▸ WHAT THIS TASK INVOLVES
Would you please transcribe the listing exactly, with no images?
━━━━━━
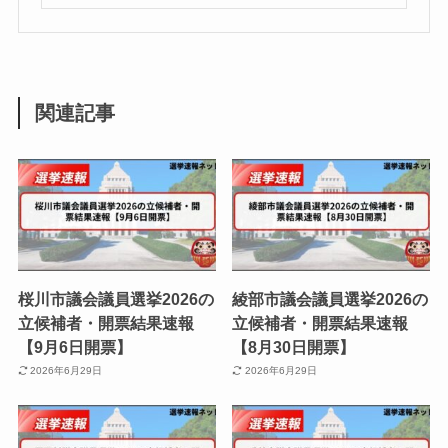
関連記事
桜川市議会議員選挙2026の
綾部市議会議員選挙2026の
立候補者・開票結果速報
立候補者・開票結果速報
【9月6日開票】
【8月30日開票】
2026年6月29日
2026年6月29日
━━━━━━
▸ TASK SOLUTION
関連記事
桜川市議会議員選挙2026の
綾部市議会議員選挙2026の
立候補者・開票結果速報
立候補者・開票結果速報
【9月6日開票】
【8月30日開票】
2026年6月29日
2026年6月29日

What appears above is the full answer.